The prostitution industry is fundamentally characterised by stigma and our model shows that it is possible to endogenise this key feature to describe demand and supply conditions and determine different market equilibria on the basis of which policy implications can be discussed. We have made no restrictive assumptions regarding pay and the nature of forgone opportunities for the prostitute, and concentrating on income, reputation, and personal attitude variables, we have determined the price and quantities of equilibrium for the different submarkets and, more importantly, produced a framework in which the effect of policy can be simulated. We have also hypothesised a threshold both for the clients and the prostitute, which has to be crossed to demand and supply the first unit of prostitution.

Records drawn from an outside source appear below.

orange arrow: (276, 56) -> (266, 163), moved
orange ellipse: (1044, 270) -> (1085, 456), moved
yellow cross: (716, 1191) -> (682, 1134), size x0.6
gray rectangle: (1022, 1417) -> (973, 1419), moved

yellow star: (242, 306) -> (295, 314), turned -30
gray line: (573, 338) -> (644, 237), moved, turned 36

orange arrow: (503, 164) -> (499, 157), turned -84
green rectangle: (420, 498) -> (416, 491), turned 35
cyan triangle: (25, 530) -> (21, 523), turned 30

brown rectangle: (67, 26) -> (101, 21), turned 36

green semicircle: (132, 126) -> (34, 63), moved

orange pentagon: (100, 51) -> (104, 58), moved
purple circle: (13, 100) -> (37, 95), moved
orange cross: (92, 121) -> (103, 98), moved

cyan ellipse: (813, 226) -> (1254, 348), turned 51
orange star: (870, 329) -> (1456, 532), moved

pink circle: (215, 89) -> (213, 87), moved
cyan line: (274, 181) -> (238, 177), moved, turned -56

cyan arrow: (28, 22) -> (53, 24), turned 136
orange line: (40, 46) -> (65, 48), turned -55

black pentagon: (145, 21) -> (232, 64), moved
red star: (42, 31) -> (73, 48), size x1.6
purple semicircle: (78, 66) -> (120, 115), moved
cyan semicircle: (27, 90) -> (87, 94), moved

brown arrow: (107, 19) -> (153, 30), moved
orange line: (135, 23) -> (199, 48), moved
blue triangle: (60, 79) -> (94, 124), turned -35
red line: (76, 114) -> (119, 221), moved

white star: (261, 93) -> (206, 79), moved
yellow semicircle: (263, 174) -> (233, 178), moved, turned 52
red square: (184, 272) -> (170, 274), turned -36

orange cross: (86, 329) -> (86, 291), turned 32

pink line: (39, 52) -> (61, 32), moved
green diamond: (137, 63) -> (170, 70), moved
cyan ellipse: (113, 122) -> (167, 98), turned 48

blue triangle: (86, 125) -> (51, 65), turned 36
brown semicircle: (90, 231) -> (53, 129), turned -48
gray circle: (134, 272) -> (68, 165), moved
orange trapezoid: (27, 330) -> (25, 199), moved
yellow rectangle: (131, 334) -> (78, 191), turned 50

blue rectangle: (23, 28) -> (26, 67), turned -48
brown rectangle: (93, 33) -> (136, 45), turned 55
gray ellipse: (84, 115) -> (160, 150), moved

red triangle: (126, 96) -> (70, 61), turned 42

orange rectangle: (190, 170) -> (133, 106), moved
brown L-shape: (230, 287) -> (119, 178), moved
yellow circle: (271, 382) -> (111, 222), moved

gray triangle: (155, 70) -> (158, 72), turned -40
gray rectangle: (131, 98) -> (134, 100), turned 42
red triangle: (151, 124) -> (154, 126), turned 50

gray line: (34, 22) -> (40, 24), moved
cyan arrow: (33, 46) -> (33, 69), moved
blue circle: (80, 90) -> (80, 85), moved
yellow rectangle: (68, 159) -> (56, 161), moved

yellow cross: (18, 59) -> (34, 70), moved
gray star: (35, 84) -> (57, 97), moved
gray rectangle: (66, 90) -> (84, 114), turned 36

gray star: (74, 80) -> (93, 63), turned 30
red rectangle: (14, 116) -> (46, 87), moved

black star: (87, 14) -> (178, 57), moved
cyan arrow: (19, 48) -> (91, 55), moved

Despite the lack of a gendered demand and supply, our model predicts the current over-representation of women among suppliers and men among demanders. This follows directly from the inclusion of income in the utility function of clients and prostitutes. The model predicts that the higher the income of the prostitute in ordinary jobs, the lower the hours available for working in prostitution and, therefore, the less prostitution is sold at a higher price. Given that in all the countries in the world (see UNDP 2006), the income earned by women is less than the income earned by men (even in countries with low gender inequality, Norway for instance, the wage gap is around 20%), our model predicts the current situation where women supply and men demand. But it allows also for the opposite situation where rich Western women demand prostitution services from men in developing countries. In other words, assuming a genderless model of prostitution allows us to stress the importance of income inequality to justify the current gendered distribution among demanders and suppliers without the need for biological determinism.

Our analysis sheds light on many issues that have so far remained formally unconnected in economic analysis, and given the present reviews of prostitution policies taking place across several countries, hopefully will attract more economists to produce work that can be usefully applied to policy formulation.